## Instruction
Return each line in the items below that contains the word "pour".

[Opening Data in this exercise section]

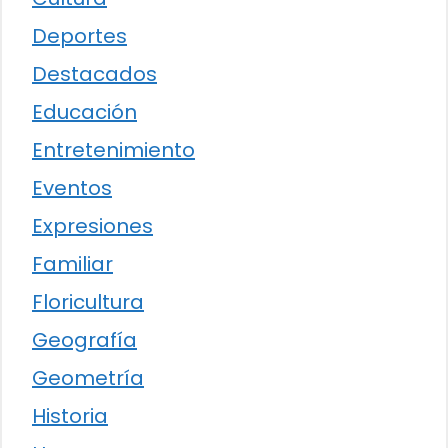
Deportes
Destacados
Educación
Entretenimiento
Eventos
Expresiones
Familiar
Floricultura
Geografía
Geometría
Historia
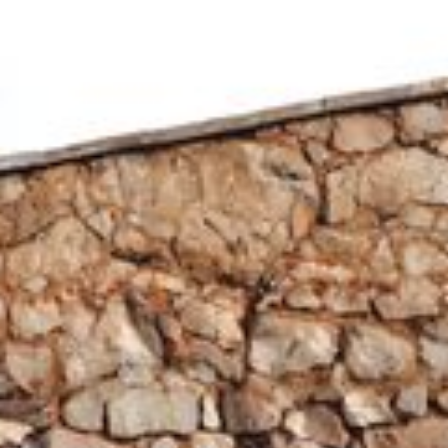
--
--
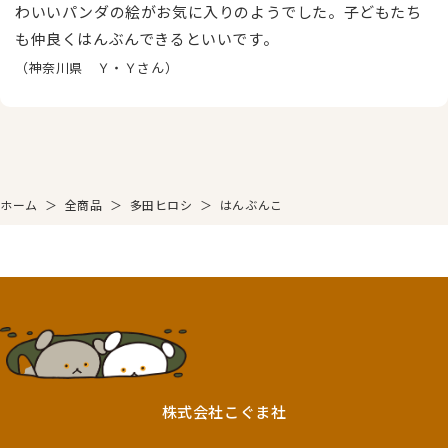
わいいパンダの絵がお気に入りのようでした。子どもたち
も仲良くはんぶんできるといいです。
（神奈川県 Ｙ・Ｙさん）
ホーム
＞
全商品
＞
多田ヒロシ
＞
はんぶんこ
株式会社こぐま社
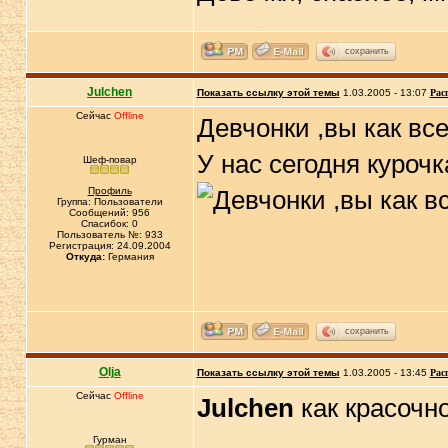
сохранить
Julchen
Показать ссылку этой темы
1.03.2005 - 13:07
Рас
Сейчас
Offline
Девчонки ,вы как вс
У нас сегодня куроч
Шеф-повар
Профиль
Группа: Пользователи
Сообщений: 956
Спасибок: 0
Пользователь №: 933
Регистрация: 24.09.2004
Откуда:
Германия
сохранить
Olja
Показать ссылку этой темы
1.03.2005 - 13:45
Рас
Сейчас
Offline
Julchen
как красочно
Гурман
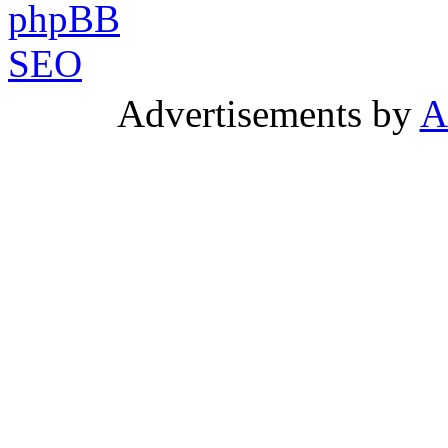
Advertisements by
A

[Closing Data in this exercise section]
[Opening Data in this exercise section]

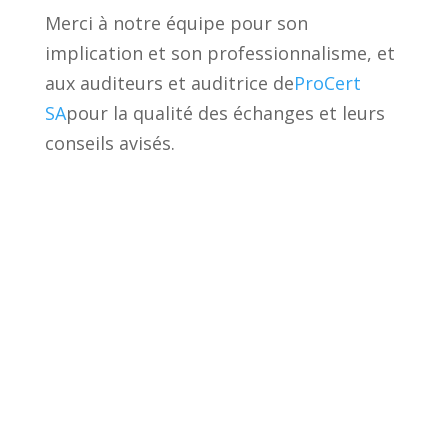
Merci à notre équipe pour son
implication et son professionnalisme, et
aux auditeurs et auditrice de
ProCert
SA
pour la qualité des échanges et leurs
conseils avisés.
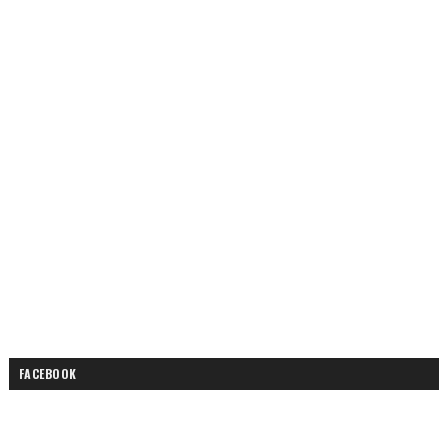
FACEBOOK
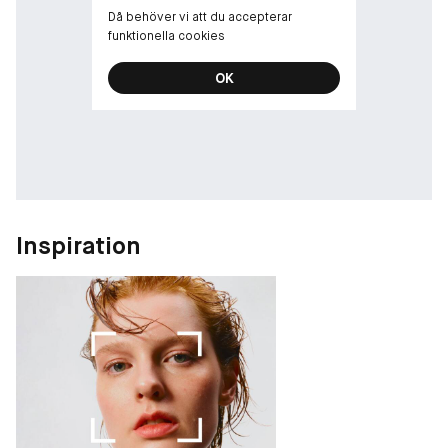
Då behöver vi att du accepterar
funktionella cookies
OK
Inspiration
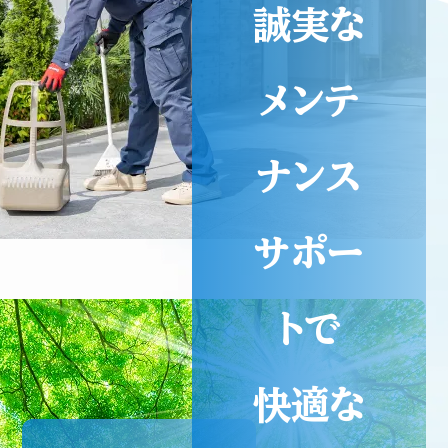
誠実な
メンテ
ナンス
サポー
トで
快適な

[Closing Data in this exercise section]

## Written solution
Merci à notre équipe pour son
pour la qualité des échanges et leurs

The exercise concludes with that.